Nella festa di Tutti i santi il vescovo monsignor Francesco Beschi ha presieduto sabato mattina in cattedrale la solenne celebrazione eucaristica, accompagnata dal canto della Cappella musicale del duomo.

È la festa in cui la Chiesa rende lode e grazie al Signore per il dono delle esistenze di uomini e donne che hanno percorso le strade della vita nel mondo. «In questo giorno - ha detto il vescovo nell’omelia - preghiamo e guardiamo quelle figure particolarmente luminose che sono i santi, che con la loro vita ci narrano la bontà di Dio e la fede in lui. Questa festa mette in rilievo l’unicità, la particolarità e l’originalità di ogni esistenza umana e di ogni santità. Ogni religione ha i suoi santi e ogni società ha i suoi santi, uomini e donne di cui è stata riconosciuta la virtù. La loro vita è stata esemplare anche per la loro familiarità con Dio. Sono ponti fra l’umanità e Dio».

Il vescovo ha ricordato come in questo anno la Chiesa abbia vissuto una gioia particolare nel riconoscimento della santità di Papa Giovanni XXIII e di Papa Giovanni Paolo II e, il mese scorso, con la beatificazione di Papa Paolo VI. Un pensiero particolarmente profondo del vescovo è andato ai martiri.

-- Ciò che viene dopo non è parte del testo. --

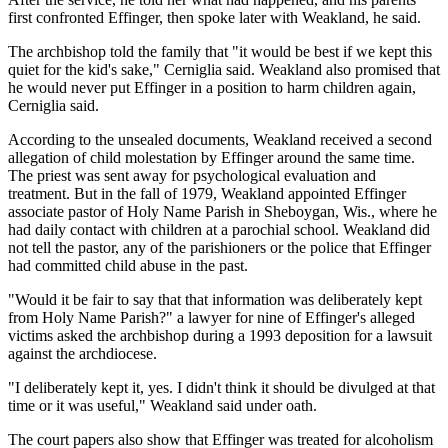
first confronted Effinger, then spoke later with Weakland, he said.
The archbishop told the family that "it would be best if we kept this
quiet for the kid's sake," Cerniglia said. Weakland also promised that
he would never put Effinger in a position to harm children again,
Cerniglia said.
According to the unsealed documents, Weakland received a second
allegation of child molestation by Effinger around the same time.
The priest was sent away for psychological evaluation and
treatment. But in the fall of 1979, Weakland appointed Effinger
associate pastor of Holy Name Parish in Sheboygan, Wis., where he
had daily contact with children at a parochial school. Weakland did
not tell the pastor, any of the parishioners or the police that Effinger
had committed child abuse in the past.
"Would it be fair to say that that information was deliberately kept
from Holy Name Parish?" a lawyer for nine of Effinger's alleged
victims asked the archbishop during a 1993 deposition for a lawsuit
against the archdiocese.
"I deliberately kept it, yes. I didn't think it should be divulged at that
time or it was useful," Weakland said under oath.
The court papers also show that Effinger was treated for alcoholism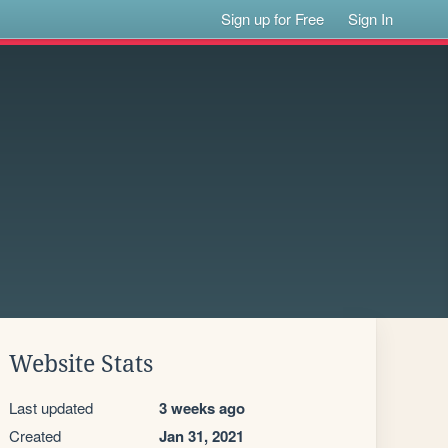
Sign up for Free
Sign In
Website Stats
Last updated
3 weeks ago
Created
Jan 31, 2021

Nel pomeriggio monsignor Beschi ha raggiunto la chiesa del Cimitero monumentale per la celebrazione eucaristica in suffragio dei defunti della città. Accanto a lui molti sacerdoti delle parrocchie cittadine. Nei banchi anche le autorità: il sindaco Giorgio Gori, il prefetto Francesca Ferrandino, il consigliere provinciale Pasquale Gandolfi, oltre alle autorità militari. Una chiesa gremita che ha raccolto la preghiera della città e di quanti ricordano i loro cari scomparsi. Monsignor Beschi ha colto il silenzio profondo che attraversava la chiesa e abbracciava i viali e le tombe del cimitero. «I nostri cari ci parlano nel silenzio e con il silenzio. – ha detto nell’omelia –. Il silenzio dei morti è eloquente: in esso le parole della vita si fanno essenziali, ci restano quelle che hanno toccato la nostra esistenza. In questo silenzio ci lasciano in eredità la storia della nostra famiglia, della nostra città, del lavoro dell’uomo e anche dei campi di battaglia».